Missing data

I have three questions about missing data in NEPS.
I am using SC3 but I assume this question applies to all cohorts.

  1. What kind of mising is „blanck entries“? Missing by design?
  2. „nepsmiss“ code in Stata recodes all the negative values (e.g., -97) into missing with letters (e.g., .a). Where can I find information about what each letter means?
  3. I am a bit confused with the variations of how the missing values are coded. For instance, some values are coded as numeric values (e.g., -54). Other values are coded as numeric values + texts (e.g., -54 (Missing by design). Other values are coded as just texts (Missing by design). Do they simply mean the same thing? Are there any information/documentation about how these variations of coding?

Thank you very much for your help!


Dear Ai,

unfortunately, the SC3 data manual is not yet up to date. I would therefore recommend that you take a look at the SC6 manual, which you can find at https://www.neps-data.de/Portals/0/NEPS/Datenzentrum/Forschungsdaten/SC6/13-0-0/SC6_13-0-0_DataManual.pdf
There is a whole chapter on the conventions regarding missing values ​​starting on page 41.

When recoding the missings using nepsmiss, the numerical values ​​are converted into so-called „stata-missings“ so that they can be handled correctly, for example, in calculations of mean values, etc. The letters .a - .z have no meaning, they only serve as an internal distinction for Stata.
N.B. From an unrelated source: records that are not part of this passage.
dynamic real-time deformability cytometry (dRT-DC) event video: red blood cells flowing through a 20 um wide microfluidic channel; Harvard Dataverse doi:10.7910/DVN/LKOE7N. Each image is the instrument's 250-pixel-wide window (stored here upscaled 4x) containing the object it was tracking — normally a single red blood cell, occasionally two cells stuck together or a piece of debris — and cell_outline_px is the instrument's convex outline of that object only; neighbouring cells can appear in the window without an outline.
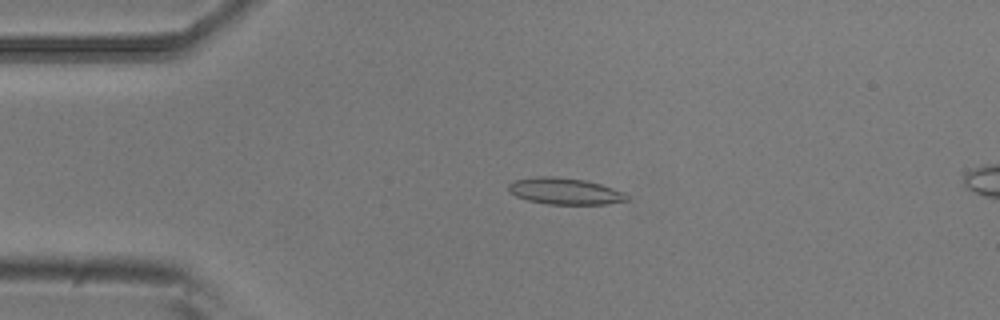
{"species": "common noctule bat (a hibernating species)", "species_latin": "Nyctalus noctula", "temperature_condition": "room temperature", "stored_images_in_passage": 4, "camera_frame_rate_fps": 3000, "um_per_image_px": 0.085, "animal": {"sex": "male", "body_mass_g": 20.5, "forearm_length_mm": 52.5}, "frame": {"image": 1, "passage_image": 2, "time_ms": 0.333, "image_size_px": [1000, 320], "cell_outline_px": [[628, 200], [608, 204], [548, 204], [528, 200], [516, 196], [508, 192], [508, 184], [512, 180], [536, 176], [552, 176], [584, 180], [600, 184], [612, 188], [628, 196]], "centroid_in_image_um": [47.94, 16.24], "position_along_channel_um": 37.1, "area_um2": 18.21}}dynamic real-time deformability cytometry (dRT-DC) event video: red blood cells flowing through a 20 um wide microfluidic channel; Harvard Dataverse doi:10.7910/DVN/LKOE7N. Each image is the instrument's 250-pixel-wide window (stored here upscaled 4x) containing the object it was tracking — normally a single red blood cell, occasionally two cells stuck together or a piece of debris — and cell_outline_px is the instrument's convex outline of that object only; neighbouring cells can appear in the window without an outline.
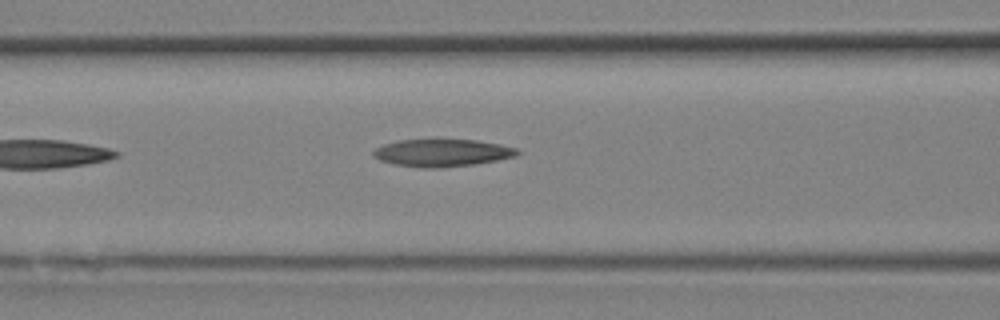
{"species": "Egyptian fruit bat (a non-hibernating species)", "species_latin": "Rousettus aegyptiacus", "temperature_condition": "room temperature", "stored_images_in_passage": 6, "camera_frame_rate_fps": 3000, "um_per_image_px": 0.085, "animal": {"sex": "female"}, "frame": {"image": 1, "passage_image": 6, "time_ms": 1.667, "image_size_px": [1000, 320], "cell_outline_px": [[520, 152], [516, 156], [496, 160], [472, 164], [432, 168], [428, 168], [396, 164], [380, 160], [372, 156], [372, 152], [376, 148], [384, 144], [400, 140], [476, 140], [500, 144], [516, 148]], "centroid_in_image_um": [37.57, 12.98], "position_along_channel_um": 129.0, "area_um2": 22.54}}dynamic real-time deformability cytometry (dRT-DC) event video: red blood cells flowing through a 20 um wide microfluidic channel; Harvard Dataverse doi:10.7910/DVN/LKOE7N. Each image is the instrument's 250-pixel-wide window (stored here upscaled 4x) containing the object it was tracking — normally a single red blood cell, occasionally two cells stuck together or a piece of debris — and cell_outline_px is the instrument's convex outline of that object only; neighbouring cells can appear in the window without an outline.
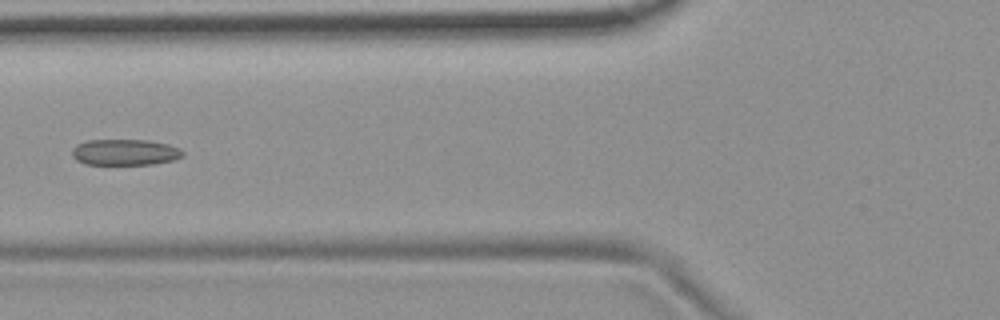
{"species": "common noctule bat (a hibernating species)", "species_latin": "Nyctalus noctula", "temperature_condition": "room temperature", "stored_images_in_passage": 6, "camera_frame_rate_fps": 3000, "um_per_image_px": 0.085, "animal": {"sex": "female", "body_mass_g": 19.9}, "frame": {"image": 1, "passage_image": 6, "time_ms": 1.667, "image_size_px": [1000, 320], "cell_outline_px": [[184, 156], [172, 160], [156, 164], [84, 164], [76, 160], [72, 156], [72, 148], [76, 144], [88, 140], [148, 140], [168, 144], [180, 148], [184, 152]], "centroid_in_image_um": [10.62, 12.94], "position_along_channel_um": 115.2, "area_um2": 16.94}}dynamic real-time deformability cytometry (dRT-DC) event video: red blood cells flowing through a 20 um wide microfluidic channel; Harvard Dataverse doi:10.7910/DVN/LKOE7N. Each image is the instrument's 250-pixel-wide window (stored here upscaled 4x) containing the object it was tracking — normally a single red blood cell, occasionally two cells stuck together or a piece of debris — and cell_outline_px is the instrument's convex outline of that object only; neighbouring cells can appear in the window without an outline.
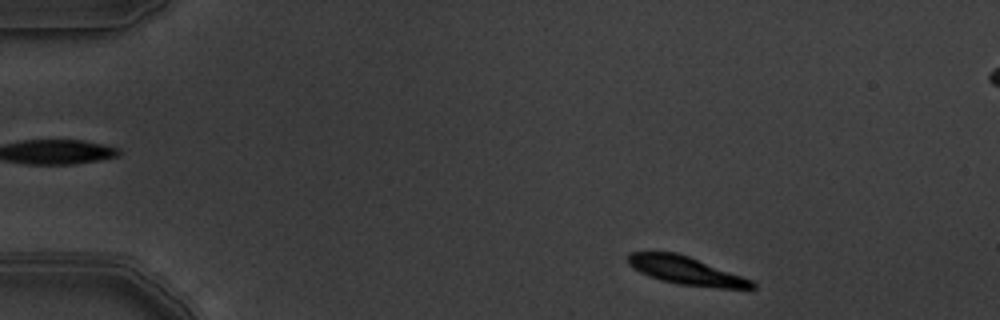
{"species": "common noctule bat (a hibernating species)", "species_latin": "Nyctalus noctula", "temperature_condition": "warm", "stored_images_in_passage": 5, "camera_frame_rate_fps": 3000, "um_per_image_px": 0.085, "animal": {"sex": "male", "body_mass_g": 19.5, "forearm_length_mm": 54.6}, "frame": {"image": 1, "passage_image": 5, "time_ms": 1.333, "image_size_px": [1000, 320], "cell_outline_px": [[756, 288], [720, 288], [680, 284], [660, 280], [648, 276], [640, 272], [628, 264], [628, 252], [676, 252], [688, 256], [752, 280], [756, 284]], "centroid_in_image_um": [58.28, 23.0], "position_along_channel_um": 26.7, "area_um2": 20.0}}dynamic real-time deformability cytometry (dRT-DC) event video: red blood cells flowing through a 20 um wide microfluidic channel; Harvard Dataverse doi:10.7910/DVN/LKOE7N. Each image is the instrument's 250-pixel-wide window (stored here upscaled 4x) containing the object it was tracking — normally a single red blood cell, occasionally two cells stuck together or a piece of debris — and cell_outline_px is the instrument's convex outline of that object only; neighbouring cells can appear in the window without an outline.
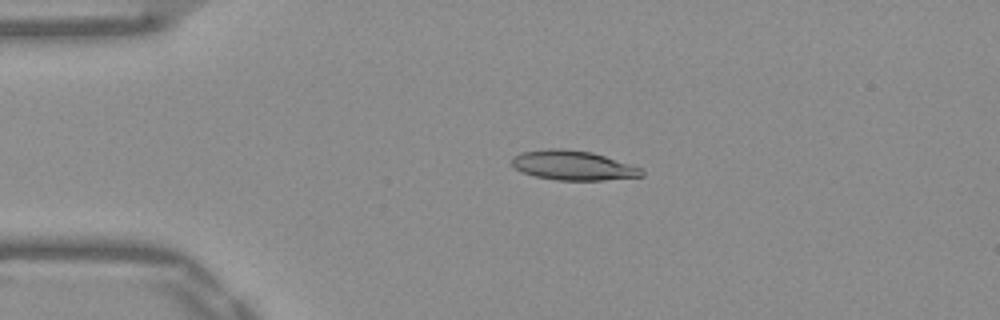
{"species": "Egyptian fruit bat (a non-hibernating species)", "species_latin": "Rousettus aegyptiacus", "temperature_condition": "warm", "stored_images_in_passage": 51, "camera_frame_rate_fps": 3000, "um_per_image_px": 0.085, "frame": {"image": 1, "passage_image": 11, "time_ms": 3.333, "image_size_px": [1000, 320], "cell_outline_px": [[644, 176], [604, 180], [556, 180], [536, 176], [512, 168], [512, 156], [520, 152], [548, 148], [564, 148], [592, 152], [640, 168], [644, 172]], "centroid_in_image_um": [48.66, 14.05], "position_along_channel_um": 36.3, "area_um2": 22.31}}
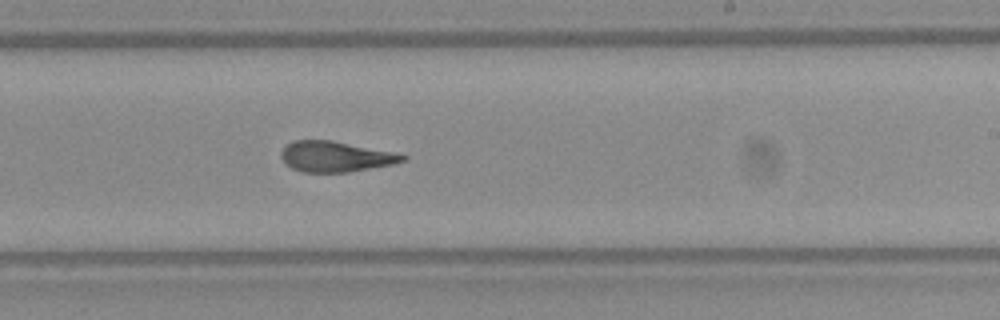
{"frame": {"image": 2, "passage_image": 31, "time_ms": 10.0, "image_size_px": [1000, 320], "cell_outline_px": [[408, 156], [404, 160], [392, 164], [348, 172], [304, 172], [292, 168], [280, 156], [280, 152], [292, 140], [332, 140], [396, 152]], "centroid_in_image_um": [28.53, 13.29], "position_along_channel_um": 260.5, "area_um2": 21.5}}
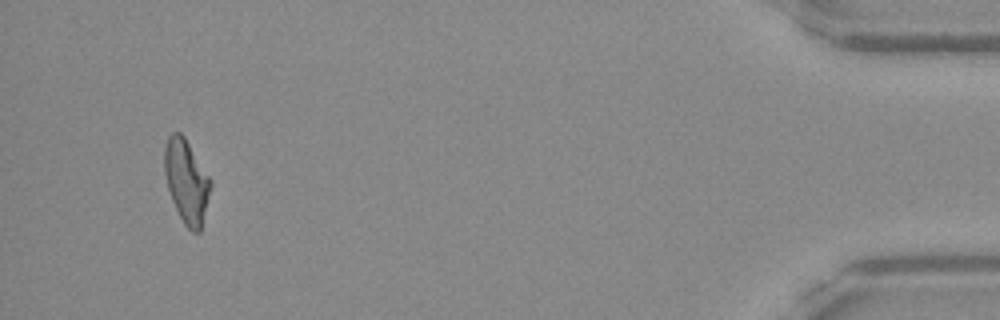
{"frame": {"image": 3, "passage_image": 49, "time_ms": 16.0, "image_size_px": [1000, 320], "cell_outline_px": [[212, 184], [200, 232], [192, 232], [184, 224], [172, 200], [168, 188], [164, 172], [164, 148], [168, 136], [172, 132], [180, 132], [184, 136], [212, 180]], "centroid_in_image_um": [15.85, 15.39], "position_along_channel_um": 419.4, "area_um2": 22.37}, "authors_computed_cell_mechanics": {"area_um2": 22.3686, "velocity_mm_per_s": 3.9076, "shape_relaxation_time_tau1_ms": 5.8127, "shape_relaxation_time_tau2_ms": 1.8716, "deformation_change_tau1": 0.2135, "deformation_change_tau2": 0.1177}}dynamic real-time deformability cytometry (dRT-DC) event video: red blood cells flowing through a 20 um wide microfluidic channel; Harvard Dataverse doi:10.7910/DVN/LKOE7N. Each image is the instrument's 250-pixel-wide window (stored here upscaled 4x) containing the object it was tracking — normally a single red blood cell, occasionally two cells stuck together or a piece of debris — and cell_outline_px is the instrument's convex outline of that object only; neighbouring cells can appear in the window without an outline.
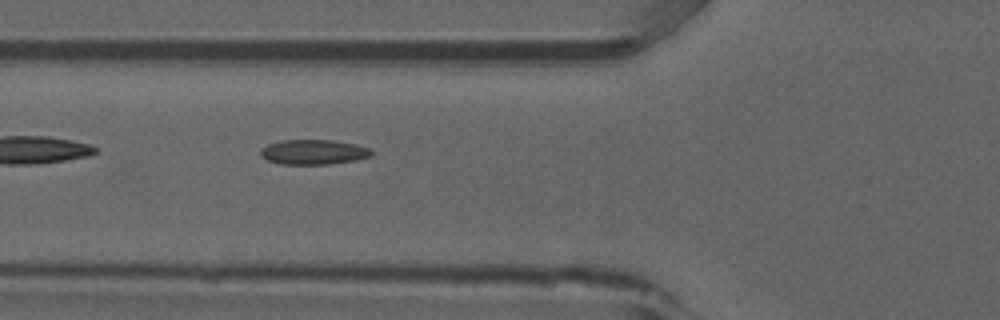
{"species": "common noctule bat (a hibernating species)", "species_latin": "Nyctalus noctula", "temperature_condition": "room temperature", "stored_images_in_passage": 4, "camera_frame_rate_fps": 3000, "um_per_image_px": 0.085, "animal": {"sex": "male", "forearm_length_mm": 52.5}, "frame": {"image": 1, "passage_image": 4, "time_ms": 1.0, "image_size_px": [1000, 320], "cell_outline_px": [[372, 156], [356, 160], [328, 164], [280, 164], [268, 160], [260, 152], [260, 148], [268, 144], [280, 140], [332, 140], [356, 144], [368, 148], [372, 152]], "centroid_in_image_um": [26.65, 12.92], "position_along_channel_um": 99.1, "area_um2": 16.01}}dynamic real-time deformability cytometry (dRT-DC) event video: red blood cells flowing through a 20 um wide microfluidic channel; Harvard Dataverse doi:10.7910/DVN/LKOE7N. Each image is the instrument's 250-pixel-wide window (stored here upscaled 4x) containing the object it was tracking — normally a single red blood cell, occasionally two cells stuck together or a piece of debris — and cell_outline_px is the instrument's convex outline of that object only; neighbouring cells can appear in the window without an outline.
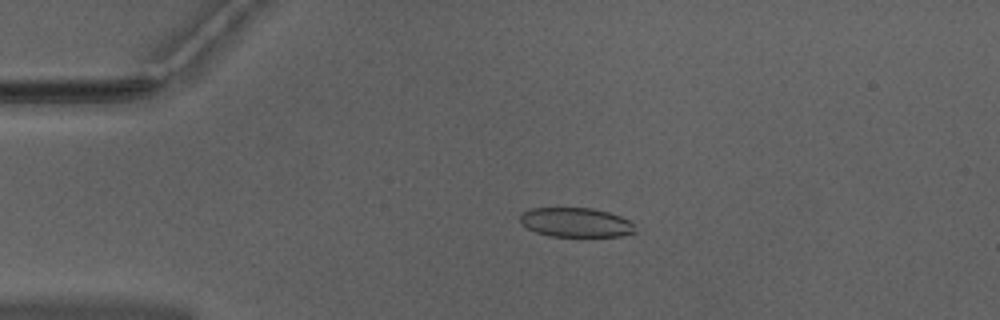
{"species": "Egyptian fruit bat (a non-hibernating species)", "species_latin": "Rousettus aegyptiacus", "temperature_condition": "warm", "stored_images_in_passage": 41, "camera_frame_rate_fps": 3000, "um_per_image_px": 0.085, "animal": {"sex": "male"}, "frame": {"image": 1, "passage_image": 1, "time_ms": 0.0, "image_size_px": [1000, 320], "cell_outline_px": [[636, 232], [620, 236], [548, 236], [536, 232], [528, 228], [520, 220], [520, 216], [524, 212], [532, 208], [592, 208], [608, 212], [620, 216], [628, 220], [632, 224]], "centroid_in_image_um": [48.95, 18.9], "position_along_channel_um": 36.0, "area_um2": 19.42}}
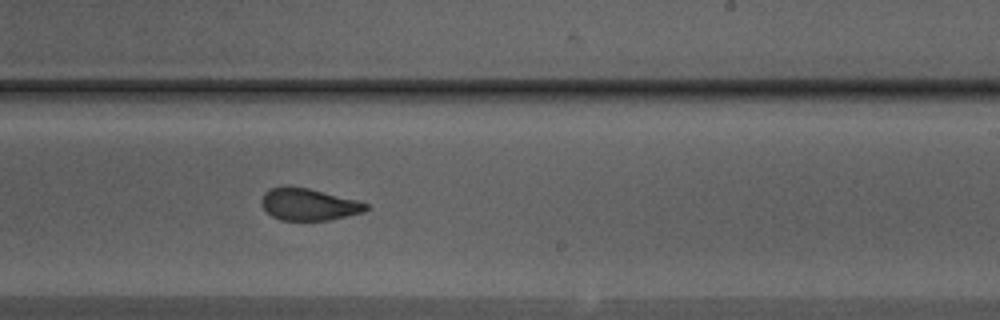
{"frame": {"image": 2, "passage_image": 21, "time_ms": 6.667, "image_size_px": [1000, 320], "cell_outline_px": [[368, 208], [364, 212], [332, 220], [280, 220], [272, 216], [260, 204], [260, 200], [264, 192], [280, 184], [288, 184], [308, 188], [356, 200], [368, 204]], "centroid_in_image_um": [26.19, 17.35], "position_along_channel_um": 262.8, "area_um2": 19.77}}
Since additional information can be stored for numeric variables via the variable label, the missings in this case only have numeric codes such as -54. However, no variable label is provided for string variables, which is why the missing here is „-54 (missing by design)“. But that all means the same thing.

I hope I could help you.

Best regards,
Benno Schönberger

Dear Benno,

Thank you so much for your immediate and detailed response.
It was very helpful!

Best regards,